Influence of Upstream Sweeping Wake Number on the Unsteady Flow Mechanism in an Integrated Aggressive Intermediate Turbine Duct

This paper focuses on the dynamic internal flow in the integrated aggressive intermediate turbine duct (AITD) with different HPT wake numbers, using CFX Solver with dynamic Reynolds-averaged Navier–Stokes equations (RANS), the shear stress transmission κ-ω turbulence model (SST) and the γ-θ transition model.

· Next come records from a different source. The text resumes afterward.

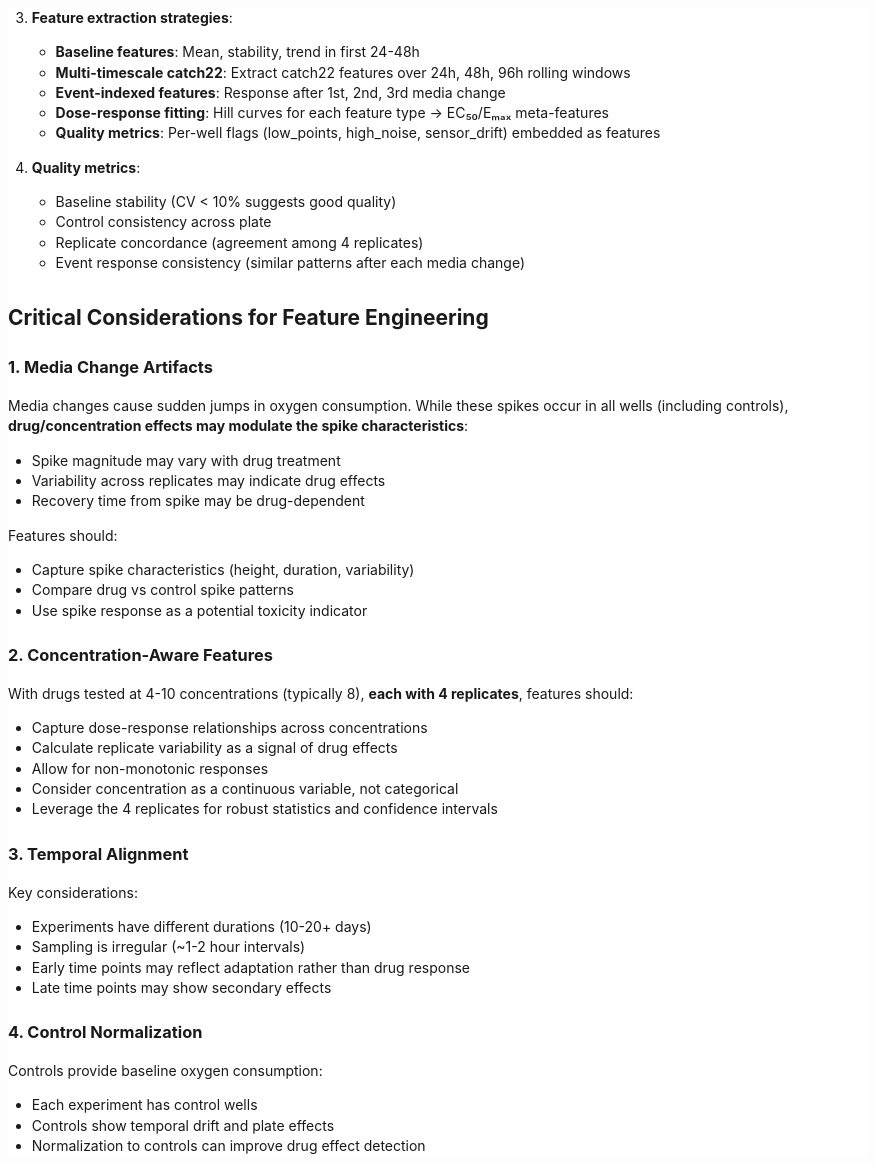 3. **Feature extraction strategies**:
   - **Baseline features**: Mean, stability, trend in first 24-48h
   - **Multi-timescale catch22**: Extract catch22 features over 24h, 48h, 96h rolling windows
   - **Event-indexed features**: Response after 1st, 2nd, 3rd media change
   - **Dose-response fitting**: Hill curves for each feature type → EC₅₀/Eₘₐₓ meta-features
   - **Quality metrics**: Per-well flags (low_points, high_noise, sensor_drift) embedded as features

4. **Quality metrics**:
   - Baseline stability (CV < 10% suggests good quality)
   - Control consistency across plate
   - Replicate concordance (agreement among 4 replicates)
   - Event response consistency (similar patterns after each media change)

## Critical Considerations for Feature Engineering

### 1. Media Change Artifacts

Media changes cause sudden jumps in oxygen consumption. While these spikes occur in all wells (including controls), **drug/concentration effects may modulate the spike characteristics**:
- Spike magnitude may vary with drug treatment
- Variability across replicates may indicate drug effects
- Recovery time from spike may be drug-dependent

Features should:
- Capture spike characteristics (height, duration, variability)
- Compare drug vs control spike patterns
- Use spike response as a potential toxicity indicator

### 2. Concentration-Aware Features

With drugs tested at 4-10 concentrations (typically 8), **each with 4 replicates**, features should:
- Capture dose-response relationships across concentrations
- Calculate replicate variability as a signal of drug effects
- Allow for non-monotonic responses
- Consider concentration as a continuous variable, not categorical
- Leverage the 4 replicates for robust statistics and confidence intervals

### 3. Temporal Alignment

Key considerations:
- Experiments have different durations (10-20+ days)
- Sampling is irregular (~1-2 hour intervals)
- Early time points may reflect adaptation rather than drug response
- Late time points may show secondary effects

### 4. Control Normalization

Controls provide baseline oxygen consumption:
- Each experiment has control wells
- Controls show temporal drift and plate effects
- Normalization to controls can improve drug effect detection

The HPT wakes are simulated using sweeping rods, with the number of rods ranging from 14 to 56 and a reduced frequency of 1.07. The increasing wake number reduces the radial pressure gradient in the integrated AITD, and then decelerates the radial migration and dissipation of wake vortices, so that some residual wakes can reach the integrated low-pressure turbine guide vane (LPT-GV) to enhance the suppression of flow separation to a certain extent. On the other hand, the increase in wake number can also weaken the skewness and stretching of the wake, thereby increasing the duration of flow separation suppression. When there are too many wakes, the mixing between adjacent wakes accelerates the dispersion of wake vortices, leading to increased total pressure loss and an enhanced turbulence intensity. This enhanced turbulence intensity promotes bypass transition on the suction surface of the LPT-GV in advance, thereby completely eliminating flow separation on the LPT-GV in the entire spatiotemporal domain, which is beneficial for reducing separation loss, but also increasing turbulent viscous loss. When N ≤ 28, the gross loss of the integrated AITD studied in this paper reaches a minimum value (around 0.22), as the benefits brought by the wake suppression of flow separation can offset the wake dissipation loss and the turbulent viscous loss caused by the wake-induced transition. Considering that wake loss is inherently present, using sweeping wakes to inhibit the flow separation on the integrated LPT-GV can bring certain aerodynamic benefits when the wake number is less than 28.